— START —
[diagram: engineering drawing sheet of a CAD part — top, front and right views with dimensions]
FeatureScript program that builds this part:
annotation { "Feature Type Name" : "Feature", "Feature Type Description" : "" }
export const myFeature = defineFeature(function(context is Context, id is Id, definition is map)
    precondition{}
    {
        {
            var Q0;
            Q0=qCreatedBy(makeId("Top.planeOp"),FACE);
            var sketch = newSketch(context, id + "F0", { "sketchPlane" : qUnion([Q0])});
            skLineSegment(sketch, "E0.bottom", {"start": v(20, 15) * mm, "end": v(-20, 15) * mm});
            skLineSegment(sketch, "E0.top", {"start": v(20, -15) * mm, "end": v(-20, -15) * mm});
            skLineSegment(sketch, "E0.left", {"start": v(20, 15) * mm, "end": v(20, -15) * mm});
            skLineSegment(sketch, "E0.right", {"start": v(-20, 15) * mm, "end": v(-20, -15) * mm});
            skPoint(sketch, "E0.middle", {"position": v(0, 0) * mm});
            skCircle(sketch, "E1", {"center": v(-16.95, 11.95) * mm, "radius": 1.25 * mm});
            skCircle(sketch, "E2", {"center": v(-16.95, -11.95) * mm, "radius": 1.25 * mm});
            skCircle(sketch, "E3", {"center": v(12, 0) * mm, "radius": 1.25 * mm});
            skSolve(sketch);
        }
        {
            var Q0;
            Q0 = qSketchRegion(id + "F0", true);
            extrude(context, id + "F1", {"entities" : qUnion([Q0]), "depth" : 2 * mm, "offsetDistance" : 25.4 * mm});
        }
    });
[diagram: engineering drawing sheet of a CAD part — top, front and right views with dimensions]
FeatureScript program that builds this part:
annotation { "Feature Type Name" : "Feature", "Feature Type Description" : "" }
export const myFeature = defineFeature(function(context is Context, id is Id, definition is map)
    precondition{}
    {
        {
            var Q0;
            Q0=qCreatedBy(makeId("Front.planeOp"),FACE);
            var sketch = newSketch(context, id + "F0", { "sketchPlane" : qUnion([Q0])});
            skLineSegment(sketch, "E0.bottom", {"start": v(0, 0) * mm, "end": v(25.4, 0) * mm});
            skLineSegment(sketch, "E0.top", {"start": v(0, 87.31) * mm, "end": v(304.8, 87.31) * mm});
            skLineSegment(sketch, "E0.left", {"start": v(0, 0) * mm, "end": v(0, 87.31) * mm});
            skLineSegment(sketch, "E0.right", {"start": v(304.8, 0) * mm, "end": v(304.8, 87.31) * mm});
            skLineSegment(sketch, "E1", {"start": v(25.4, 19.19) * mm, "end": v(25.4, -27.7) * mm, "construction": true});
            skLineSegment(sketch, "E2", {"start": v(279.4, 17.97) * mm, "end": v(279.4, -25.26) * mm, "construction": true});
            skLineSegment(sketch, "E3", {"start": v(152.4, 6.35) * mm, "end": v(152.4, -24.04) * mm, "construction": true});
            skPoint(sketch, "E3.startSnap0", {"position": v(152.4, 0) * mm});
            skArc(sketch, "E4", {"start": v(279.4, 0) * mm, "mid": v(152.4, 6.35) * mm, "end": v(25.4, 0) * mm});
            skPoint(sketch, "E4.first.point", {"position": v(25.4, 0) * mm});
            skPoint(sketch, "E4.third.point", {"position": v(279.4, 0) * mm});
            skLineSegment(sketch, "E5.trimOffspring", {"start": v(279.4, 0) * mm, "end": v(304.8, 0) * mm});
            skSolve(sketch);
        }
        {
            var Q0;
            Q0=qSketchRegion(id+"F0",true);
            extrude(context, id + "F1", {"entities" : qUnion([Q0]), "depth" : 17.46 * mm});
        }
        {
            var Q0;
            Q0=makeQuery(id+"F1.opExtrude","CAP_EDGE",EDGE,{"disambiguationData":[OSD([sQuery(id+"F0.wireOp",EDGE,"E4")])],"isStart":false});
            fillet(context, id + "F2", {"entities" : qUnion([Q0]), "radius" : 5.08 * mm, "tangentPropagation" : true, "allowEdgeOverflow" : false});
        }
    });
— END —
◆ TASK REQUIREMENTS
Please copy out every line of all the records above, keeping each character unchanged.

◆ ANSWER TO THE TASK
[diagram: engineering drawing sheet of a CAD part — top, front and right views with dimensions]
FeatureScript program that builds this part:
annotation { "Feature Type Name" : "Feature", "Feature Type Description" : "" }
export const myFeature = defineFeature(function(context is Context, id is Id, definition is map)
    precondition{}
    {
        {
            var Q0;
            Q0=qCreatedBy(makeId("Top.planeOp"),FACE);
            var sketch = newSketch(context, id + "F0", { "sketchPlane" : qUnion([Q0])});
            skLineSegment(sketch, "E0.bottom", {"start": v(20, 15) * mm, "end": v(-20, 15) * mm});
            skLineSegment(sketch, "E0.top", {"start": v(20, -15) * mm, "end": v(-20, -15) * mm});
            skLineSegment(sketch, "E0.left", {"start": v(20, 15) * mm, "end": v(20, -15) * mm});
            skLineSegment(sketch, "E0.right", {"start": v(-20, 15) * mm, "end": v(-20, -15) * mm});
            skPoint(sketch, "E0.middle", {"position": v(0, 0) * mm});
            skCircle(sketch, "E1", {"center": v(-16.95, 11.95) * mm, "radius": 1.25 * mm});
            skCircle(sketch, "E2", {"center": v(-16.95, -11.95) * mm, "radius": 1.25 * mm});
            skCircle(sketch, "E3", {"center": v(12, 0) * mm, "radius": 1.25 * mm});
            skSolve(sketch);
        }
        {
            var Q0;
            Q0 = qSketchRegion(id + "F0", true);
            extrude(context, id + "F1", {"entities" : qUnion([Q0]), "depth" : 2 * mm, "offsetDistance" : 25.4 * mm});
        }
    });
[diagram: engineering drawing sheet of a CAD part — top, front and right views with dimensions]
FeatureScript program that builds this part:
annotation { "Feature Type Name" : "Feature", "Feature Type Description" : "" }
export const myFeature = defineFeature(function(context is Context, id is Id, definition is map)
    precondition{}
    {
        {
            var Q0;
            Q0=qCreatedBy(makeId("Front.planeOp"),FACE);
            var sketch = newSketch(context, id + "F0", { "sketchPlane" : qUnion([Q0])});
            skLineSegment(sketch, "E0.bottom", {"start": v(0, 0) * mm, "end": v(25.4, 0) * mm});
            skLineSegment(sketch, "E0.top", {"start": v(0, 87.31) * mm, "end": v(304.8, 87.31) * mm});
            skLineSegment(sketch, "E0.left", {"start": v(0, 0) * mm, "end": v(0, 87.31) * mm});
            skLineSegment(sketch, "E0.right", {"start": v(304.8, 0) * mm, "end": v(304.8, 87.31) * mm});
            skLineSegment(sketch, "E1", {"start": v(25.4, 19.19) * mm, "end": v(25.4, -27.7) * mm, "construction": true});
            skLineSegment(sketch, "E2", {"start": v(279.4, 17.97) * mm, "end": v(279.4, -25.26) * mm, "construction": true});
            skLineSegment(sketch, "E3", {"start": v(152.4, 6.35) * mm, "end": v(152.4, -24.04) * mm, "construction": true});
            skPoint(sketch, "E3.startSnap0", {"position": v(152.4, 0) * mm});
            skArc(sketch, "E4", {"start": v(279.4, 0) * mm, "mid": v(152.4, 6.35) * mm, "end": v(25.4, 0) * mm});
            skPoint(sketch, "E4.first.point", {"position": v(25.4, 0) * mm});
            skPoint(sketch, "E4.third.point", {"position": v(279.4, 0) * mm});
            skLineSegment(sketch, "E5.trimOffspring", {"start": v(279.4, 0) * mm, "end": v(304.8, 0) * mm});
            skSolve(sketch);
        }
        {
            var Q0;
            Q0=qSketchRegion(id+"F0",true);
            extrude(context, id + "F1", {"entities" : qUnion([Q0]), "depth" : 17.46 * mm});
        }
        {
            var Q0;
            Q0=makeQuery(id+"F1.opExtrude","CAP_EDGE",EDGE,{"disambiguationData":[OSD([sQuery(id+"F0.wireOp",EDGE,"E4")])],"isStart":false});
            fillet(context, id + "F2", {"entities" : qUnion([Q0]), "radius" : 5.08 * mm, "tangentPropagation" : true, "allowEdgeOverflow" : false});
        }
    });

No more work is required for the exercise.